In the context of professional sport, where the financial stakes are so high, it is imperative to have an acceptable degree of certainty in WADA’s provisions if they are to be enforceable under any just disciplinary system. It is arguable to say that for an athlete to have been found to have violated the WADA Code for a substance that is specifically omitted from the List, goes against the basic principles of due process and human rights, both nationally and internationally.

44

Once again, the apparent harshness of this provision must be viewed in light of the legitimate aim of sport in eradicating doping from competition. As the retrospective tests from the Beijing Olympics and the 2008 Tour de France proved, the science of doping moves faster than the testers, allowing for athletes to use derivatives of known drugs that have not yet been detected or listed on the Prohibited List, notably CERA (Continuous Erythropoiesis Receptor Activator), which was developed from the prohibited performance enhancing drug EPO (Erythropoietin). Athletes have a duty not to be negligent with regard to what substances enter their body, but this must be counter-balanced with a proportionate rule which does not unduly punish them for committing a violation where they had no reason to believe that they where undertaking such an action. To enforce such a high burden of proof where, strictly speaking, an athlete has not ingested a substance expressly mentioned within the extensive list provided for by considerable scientific research, must be exercised with due caution so that those unwitting athletes who do make honest mistakes (albeit very few), are not punished. In other words, it must be enforced in keeping with the principles of proportionality laid down in Meca-Medina andMOTOE.

45

One exception to this may be in the case where an athlete specifically looks for substances that provide performance-enhancing qualities but as yet are not mentioned on the List. However, proving intention in such an instance is once again difficult from an evidential perspective, hence the use of reversed burden of proof on the athlete. While this illustrates the difficulties once again that doping authorities face from deceitful and calculating athletes who unfortunately exist, to burden all other athletes as a result is difficult to justify legally under basic human rights principles. Teitler and Ram (2008, p. 47) make three recommendations in order to provide greater legal certainty and protection for athletes:

  1. More clarity and transparency regarding the designation of a substance as ‘related’;

  2. Increased and better communication for athletes and anti-doping organisations about these substances;

  3. A more exhaustive list of such substances provided for by WADA.

Dataset records:
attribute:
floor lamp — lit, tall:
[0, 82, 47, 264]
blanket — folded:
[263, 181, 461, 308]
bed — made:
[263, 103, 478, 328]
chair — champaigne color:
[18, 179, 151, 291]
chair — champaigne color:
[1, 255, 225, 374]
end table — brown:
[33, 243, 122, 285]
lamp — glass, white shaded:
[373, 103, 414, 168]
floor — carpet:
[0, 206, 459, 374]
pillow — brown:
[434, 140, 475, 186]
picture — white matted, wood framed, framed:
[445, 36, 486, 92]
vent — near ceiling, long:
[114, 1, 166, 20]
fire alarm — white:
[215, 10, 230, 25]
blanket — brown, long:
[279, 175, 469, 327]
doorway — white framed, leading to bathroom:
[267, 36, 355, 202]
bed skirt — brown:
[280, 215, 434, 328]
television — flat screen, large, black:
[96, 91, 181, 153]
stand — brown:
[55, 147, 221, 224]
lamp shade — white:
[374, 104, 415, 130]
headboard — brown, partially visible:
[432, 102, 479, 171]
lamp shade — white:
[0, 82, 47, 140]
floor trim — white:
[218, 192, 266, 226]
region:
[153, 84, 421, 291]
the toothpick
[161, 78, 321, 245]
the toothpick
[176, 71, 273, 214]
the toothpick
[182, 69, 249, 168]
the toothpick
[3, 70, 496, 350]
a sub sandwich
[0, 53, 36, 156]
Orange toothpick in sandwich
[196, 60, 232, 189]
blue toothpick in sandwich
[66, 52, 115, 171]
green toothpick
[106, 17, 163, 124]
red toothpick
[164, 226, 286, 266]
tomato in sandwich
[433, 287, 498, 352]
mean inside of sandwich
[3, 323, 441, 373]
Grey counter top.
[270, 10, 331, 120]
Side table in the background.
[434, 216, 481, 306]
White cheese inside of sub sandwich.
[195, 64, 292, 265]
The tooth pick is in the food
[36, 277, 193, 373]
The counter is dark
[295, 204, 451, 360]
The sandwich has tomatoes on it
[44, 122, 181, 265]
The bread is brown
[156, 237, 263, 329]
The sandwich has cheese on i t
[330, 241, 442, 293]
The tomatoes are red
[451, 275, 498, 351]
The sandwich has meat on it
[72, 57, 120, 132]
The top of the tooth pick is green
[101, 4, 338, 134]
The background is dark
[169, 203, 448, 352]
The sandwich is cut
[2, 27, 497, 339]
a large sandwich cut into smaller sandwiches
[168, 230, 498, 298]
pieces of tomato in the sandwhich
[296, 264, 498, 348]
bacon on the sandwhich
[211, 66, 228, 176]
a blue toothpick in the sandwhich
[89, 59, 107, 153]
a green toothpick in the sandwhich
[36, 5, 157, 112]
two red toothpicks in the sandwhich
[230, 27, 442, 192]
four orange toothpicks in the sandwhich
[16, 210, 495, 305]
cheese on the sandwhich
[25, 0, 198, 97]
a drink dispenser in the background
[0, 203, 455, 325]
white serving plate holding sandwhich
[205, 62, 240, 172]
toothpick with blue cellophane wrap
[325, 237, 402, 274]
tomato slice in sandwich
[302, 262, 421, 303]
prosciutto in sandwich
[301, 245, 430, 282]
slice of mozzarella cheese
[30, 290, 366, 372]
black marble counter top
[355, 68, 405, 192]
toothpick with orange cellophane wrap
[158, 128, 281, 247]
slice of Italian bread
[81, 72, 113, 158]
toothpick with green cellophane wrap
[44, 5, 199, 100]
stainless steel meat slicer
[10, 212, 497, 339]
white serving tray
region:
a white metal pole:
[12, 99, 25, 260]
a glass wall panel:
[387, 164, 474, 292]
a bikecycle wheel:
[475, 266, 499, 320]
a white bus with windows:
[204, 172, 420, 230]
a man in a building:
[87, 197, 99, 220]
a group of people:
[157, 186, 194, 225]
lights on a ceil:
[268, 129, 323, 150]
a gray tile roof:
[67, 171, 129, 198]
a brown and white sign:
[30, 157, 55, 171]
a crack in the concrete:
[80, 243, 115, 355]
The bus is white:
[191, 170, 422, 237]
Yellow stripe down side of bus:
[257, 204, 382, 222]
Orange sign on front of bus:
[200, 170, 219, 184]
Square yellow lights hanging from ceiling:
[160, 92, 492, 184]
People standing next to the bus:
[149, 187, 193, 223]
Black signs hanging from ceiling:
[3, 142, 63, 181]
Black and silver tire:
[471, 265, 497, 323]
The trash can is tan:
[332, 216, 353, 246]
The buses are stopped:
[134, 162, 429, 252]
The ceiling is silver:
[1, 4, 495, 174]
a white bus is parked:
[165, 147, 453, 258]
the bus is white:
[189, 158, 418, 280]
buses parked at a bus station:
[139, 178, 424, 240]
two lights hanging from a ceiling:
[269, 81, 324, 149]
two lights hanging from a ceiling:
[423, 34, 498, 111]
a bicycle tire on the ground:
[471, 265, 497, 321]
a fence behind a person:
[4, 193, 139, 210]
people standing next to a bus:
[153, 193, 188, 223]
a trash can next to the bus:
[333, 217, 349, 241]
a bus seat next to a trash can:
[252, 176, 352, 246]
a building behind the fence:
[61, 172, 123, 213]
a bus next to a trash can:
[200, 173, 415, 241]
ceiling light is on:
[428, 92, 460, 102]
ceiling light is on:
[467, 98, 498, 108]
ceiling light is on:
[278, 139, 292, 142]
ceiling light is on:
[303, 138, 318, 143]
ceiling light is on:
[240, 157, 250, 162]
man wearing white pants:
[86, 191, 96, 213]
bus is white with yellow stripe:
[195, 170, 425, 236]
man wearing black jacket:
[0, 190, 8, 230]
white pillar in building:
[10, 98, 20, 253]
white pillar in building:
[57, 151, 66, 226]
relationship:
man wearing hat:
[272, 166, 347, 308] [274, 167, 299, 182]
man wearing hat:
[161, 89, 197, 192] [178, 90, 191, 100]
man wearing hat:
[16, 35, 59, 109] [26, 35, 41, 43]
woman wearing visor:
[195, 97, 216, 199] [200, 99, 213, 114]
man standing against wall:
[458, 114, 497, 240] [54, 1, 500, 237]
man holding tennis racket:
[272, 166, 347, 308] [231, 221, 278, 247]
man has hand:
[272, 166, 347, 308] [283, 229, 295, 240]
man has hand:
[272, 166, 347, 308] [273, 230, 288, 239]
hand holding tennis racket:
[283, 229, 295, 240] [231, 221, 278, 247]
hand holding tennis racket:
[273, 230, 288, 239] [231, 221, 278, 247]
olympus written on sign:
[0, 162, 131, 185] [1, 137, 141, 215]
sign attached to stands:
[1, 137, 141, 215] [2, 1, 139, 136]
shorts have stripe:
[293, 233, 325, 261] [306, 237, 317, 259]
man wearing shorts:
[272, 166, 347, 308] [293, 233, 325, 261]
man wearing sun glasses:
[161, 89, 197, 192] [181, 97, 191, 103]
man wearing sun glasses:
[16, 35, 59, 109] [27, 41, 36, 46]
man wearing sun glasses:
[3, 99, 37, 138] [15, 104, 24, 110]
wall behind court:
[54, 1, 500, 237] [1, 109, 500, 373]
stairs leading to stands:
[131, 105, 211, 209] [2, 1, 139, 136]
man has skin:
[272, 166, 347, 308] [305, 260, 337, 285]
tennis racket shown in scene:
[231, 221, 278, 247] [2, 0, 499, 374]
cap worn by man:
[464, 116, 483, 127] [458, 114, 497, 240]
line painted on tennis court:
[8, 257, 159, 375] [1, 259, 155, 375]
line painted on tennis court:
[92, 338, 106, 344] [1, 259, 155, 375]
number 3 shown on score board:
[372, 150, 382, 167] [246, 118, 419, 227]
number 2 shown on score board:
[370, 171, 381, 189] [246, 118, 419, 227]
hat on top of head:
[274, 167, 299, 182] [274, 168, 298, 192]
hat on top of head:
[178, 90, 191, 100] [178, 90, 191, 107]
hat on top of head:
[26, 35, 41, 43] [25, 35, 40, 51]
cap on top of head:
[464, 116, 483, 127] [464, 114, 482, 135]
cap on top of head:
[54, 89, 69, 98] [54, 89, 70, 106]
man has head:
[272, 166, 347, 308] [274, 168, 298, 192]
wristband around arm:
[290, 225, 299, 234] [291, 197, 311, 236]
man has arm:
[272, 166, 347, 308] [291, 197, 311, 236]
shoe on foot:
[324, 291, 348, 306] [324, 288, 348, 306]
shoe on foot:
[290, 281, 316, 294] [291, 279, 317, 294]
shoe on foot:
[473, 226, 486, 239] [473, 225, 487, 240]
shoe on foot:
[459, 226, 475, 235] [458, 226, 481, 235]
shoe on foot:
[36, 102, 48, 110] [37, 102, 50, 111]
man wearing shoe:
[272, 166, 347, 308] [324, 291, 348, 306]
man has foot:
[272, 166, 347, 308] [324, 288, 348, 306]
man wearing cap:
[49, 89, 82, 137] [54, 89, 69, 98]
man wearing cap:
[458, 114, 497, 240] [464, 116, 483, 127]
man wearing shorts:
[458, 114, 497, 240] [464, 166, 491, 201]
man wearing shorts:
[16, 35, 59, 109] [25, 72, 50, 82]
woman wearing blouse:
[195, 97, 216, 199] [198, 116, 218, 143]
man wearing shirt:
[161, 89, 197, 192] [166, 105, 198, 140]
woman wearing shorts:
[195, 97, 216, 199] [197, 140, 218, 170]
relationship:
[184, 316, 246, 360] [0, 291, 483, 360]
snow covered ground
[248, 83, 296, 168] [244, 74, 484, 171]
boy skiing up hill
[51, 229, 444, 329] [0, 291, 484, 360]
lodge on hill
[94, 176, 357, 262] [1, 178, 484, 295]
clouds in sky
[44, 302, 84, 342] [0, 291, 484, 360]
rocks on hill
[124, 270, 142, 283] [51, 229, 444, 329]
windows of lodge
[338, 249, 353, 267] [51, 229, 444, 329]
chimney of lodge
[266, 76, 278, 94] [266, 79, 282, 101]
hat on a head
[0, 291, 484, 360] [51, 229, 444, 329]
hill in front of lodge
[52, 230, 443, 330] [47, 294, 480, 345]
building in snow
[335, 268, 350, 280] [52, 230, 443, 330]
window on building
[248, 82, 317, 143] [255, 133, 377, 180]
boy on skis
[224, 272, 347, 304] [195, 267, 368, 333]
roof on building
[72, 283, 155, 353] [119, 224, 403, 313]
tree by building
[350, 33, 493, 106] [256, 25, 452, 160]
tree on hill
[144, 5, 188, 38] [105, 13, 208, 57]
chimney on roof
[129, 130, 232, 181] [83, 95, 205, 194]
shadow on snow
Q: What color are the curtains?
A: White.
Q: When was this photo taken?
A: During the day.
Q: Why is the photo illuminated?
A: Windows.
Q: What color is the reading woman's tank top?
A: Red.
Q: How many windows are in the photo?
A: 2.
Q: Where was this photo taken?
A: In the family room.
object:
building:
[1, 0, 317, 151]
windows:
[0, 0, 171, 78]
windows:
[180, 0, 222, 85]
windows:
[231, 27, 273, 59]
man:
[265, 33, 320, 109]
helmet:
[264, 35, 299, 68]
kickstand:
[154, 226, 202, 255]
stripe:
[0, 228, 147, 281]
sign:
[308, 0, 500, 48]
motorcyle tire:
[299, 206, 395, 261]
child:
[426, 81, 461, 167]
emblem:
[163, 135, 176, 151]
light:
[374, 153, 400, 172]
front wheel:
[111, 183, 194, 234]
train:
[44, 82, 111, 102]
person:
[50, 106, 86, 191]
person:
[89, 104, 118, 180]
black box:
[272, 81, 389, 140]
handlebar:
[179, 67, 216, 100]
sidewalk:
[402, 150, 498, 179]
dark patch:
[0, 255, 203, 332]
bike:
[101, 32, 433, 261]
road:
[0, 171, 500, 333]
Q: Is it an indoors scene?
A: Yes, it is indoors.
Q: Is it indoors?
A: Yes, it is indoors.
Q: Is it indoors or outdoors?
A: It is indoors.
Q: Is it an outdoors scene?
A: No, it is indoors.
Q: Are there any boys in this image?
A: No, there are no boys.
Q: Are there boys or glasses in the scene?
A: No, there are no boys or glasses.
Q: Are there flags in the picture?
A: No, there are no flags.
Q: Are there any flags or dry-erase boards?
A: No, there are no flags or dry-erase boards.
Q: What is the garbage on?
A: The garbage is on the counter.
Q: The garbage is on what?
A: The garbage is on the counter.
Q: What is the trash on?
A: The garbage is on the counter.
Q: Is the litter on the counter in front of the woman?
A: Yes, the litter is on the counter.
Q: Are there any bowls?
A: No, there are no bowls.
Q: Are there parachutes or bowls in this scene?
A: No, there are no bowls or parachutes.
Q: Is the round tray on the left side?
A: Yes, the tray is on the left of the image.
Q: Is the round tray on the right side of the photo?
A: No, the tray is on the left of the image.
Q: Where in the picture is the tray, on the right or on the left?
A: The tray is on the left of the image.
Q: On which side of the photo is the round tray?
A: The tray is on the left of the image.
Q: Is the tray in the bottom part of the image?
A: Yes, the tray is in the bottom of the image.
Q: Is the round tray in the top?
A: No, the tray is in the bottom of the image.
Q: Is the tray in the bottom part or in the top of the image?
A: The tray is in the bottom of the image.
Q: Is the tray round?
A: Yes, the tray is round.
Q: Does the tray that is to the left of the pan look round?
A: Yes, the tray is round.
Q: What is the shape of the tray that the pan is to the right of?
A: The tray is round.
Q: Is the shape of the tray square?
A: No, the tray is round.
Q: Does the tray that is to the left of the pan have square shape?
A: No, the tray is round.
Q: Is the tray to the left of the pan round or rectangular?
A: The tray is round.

Activity A ▸ Retype the anti-doping passage starting with "In the context" and going on through "nationally and internationally.".
Activity B ▸ According to the anti-doping passage, which prohibited drug was CERA developed from?
Activity C ▸ Why does the anti-doping passage say a reversed burden of proof is placed on the athlete? Answer in one to three sentences.
The dataset records have nothing to do with the anti-doping passage.

Response area A ▸
In the context of professional sport, where the financial stakes are so high, it is imperative to have an acceptable degree of certainty in WADA’s provisions if they are to be enforceable under any just disciplinary system. It is arguable to say that for an athlete to have been found to have violated the WADA Code for a substance that is specifically omitted from the List, goes against the basic principles of due process and human rights, both nationally and internationally.

Response area B ▸ EPO (Erythropoietin).

Response area C ▸ It is hard to prove intention when an athlete deliberately seeks performance-enhancing substances that are not yet on the List. Because of that evidential difficulty, the burden of proof is reversed onto the athlete.